Directed acyclic graphs have a property called topological ordering. This means that it is possible to put the nodes of a DAG into a linear sequence with the nodes given an “ordering”. The nodes at the beginning of the sequence possess a lower value than the ones at the end of the sequence.
This property makes DAGs very efficient at multiple tasks (like identifying the shortest path from one node to another). It’s because of this property that DAGs have a very wide range of use-cases. Here are a few of those use-cases:
- Directed acyclic graphs are used in project management for the purpose of planning, designing, and implementing complex projects or tasks.
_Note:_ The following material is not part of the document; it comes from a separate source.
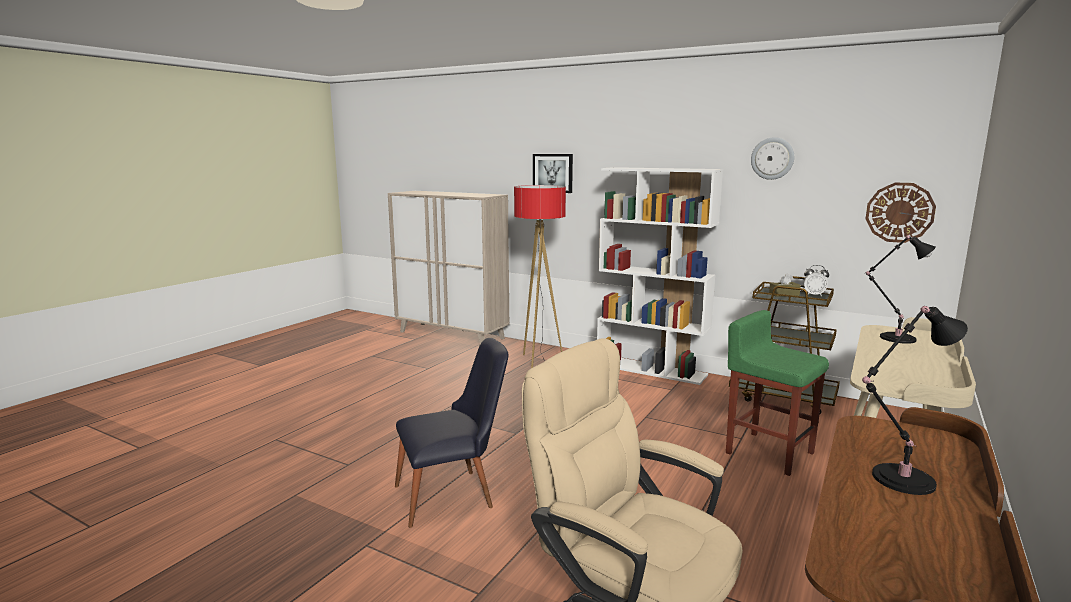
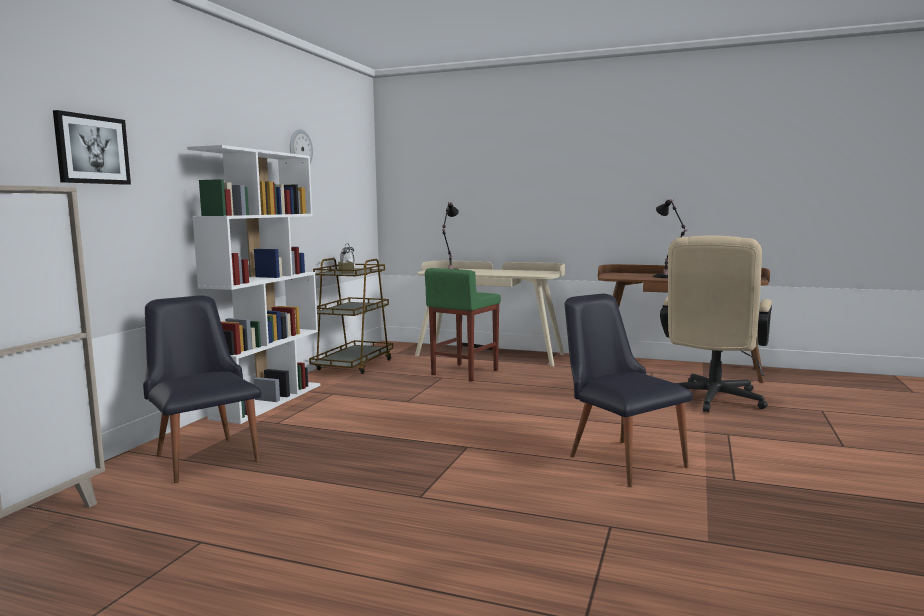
camera: 100 degrees left, 5 degrees down
(539, 361) = (204, 455): floor lamp -> black chair
(899, 212) = (357, 197): wall clock -> none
As an example, in Apache Spark, directed acyclic graphs are used to represent a chain of Resilient Distributed Dataset (RDD) dependencies.
- Directed acyclic graphs are also used to develop faster and more affordable distributed ledgers. Most distributed ledgers like Blockchain have not been adopted widely because they aren’t very scalable, their speed is rather low, and transaction costs are very high. For example, the Bitcoin blockchain can only process 4 to 7 transactions per second, which makes it impossible to be adopted on a very wide scale. But a distributed ledger that is based on directed acyclic graphs is able to process hundreds of thousands of transactions every second with transaction costs that are much lower. This could make use cases like P2P energy trading quite possible, which blockchain has not been able to do yet.
- DAGs can even be used in medical and clinical studies to identify confounding and sources of bias. They make it easier to identify confounders and spurious relationships. Without a directed acyclic graph, erroneous conclusions would easily be reached.
- DAG representations of partial orderings also have multiple applications in scheduling for systems of tasks with ordering constraints. One important class of this kind of problem focuses on collections of objects that need to be updated. Here, a dependency graph refers to a graph that possesses a vertex for every object that has to be updated, and an edge connecting two objects whenever either of them has to be updated earlier than the other. Cycles in this graph are known as circular dependencies, and are generally not permitted, as it would not be possible to consistently schedule the tasks involved in the cycle. Dependency graphs that do not possess circular dependencies are essentially directed acyclic graphs.
- In data processing networks, a DAG could be used for representing a network of processing elements. Here, data could enter a processing element through its incoming edges and could leave the element through its outgoing edges. Dataflow programming languages describe systems of operations on data streams, and also the connections between the outputs of some operations and the inputs of other operations. These languages can be conveniently used to describe repetitive data processing tasks, in which the same acyclically connected collection of operations get applied to several data items. They can be executed as parallel algorithms where every operation gets performed by a parallel process as soon as another set of inputs is available to it.
- In compilers, a DAG that describes the inputs and outputs of every one of the arithmetic operations performed within the code can be used to represent straight-line code. Doing that makes it possible for the compiler to perform common subexpression elimination in a more efficient manner.
- Directed acyclic graphs even have applications in genealogy and version history. A family tree could essentially be looked at as a directed acyclic graph with a vertex for every family member and an edge for every parent-child relationship. These graphs may not exactly be trees due to the possibility of marriages between relatives which would cause a child to have a common ancestor on both the maternal and the paternal side, resulting in pedigree collapse. Family trees are acyclic since it isn’t possible for anyone to become their own ancestor.
What are the properties of a directed acyclic graph?
A DAG will have at least 4 properties, no less. These are:
A node or a vertex is a place where data is stored. These nodes are the circles that we mentioned earlier.
These are the lines or arrows that point in one direction from one vertex or node to another.
A great ancestral node
This is essentially a node that has no parents.
These are nodes or vertices that do not have any children. These leaf nodes represent identifiers, names, or constants.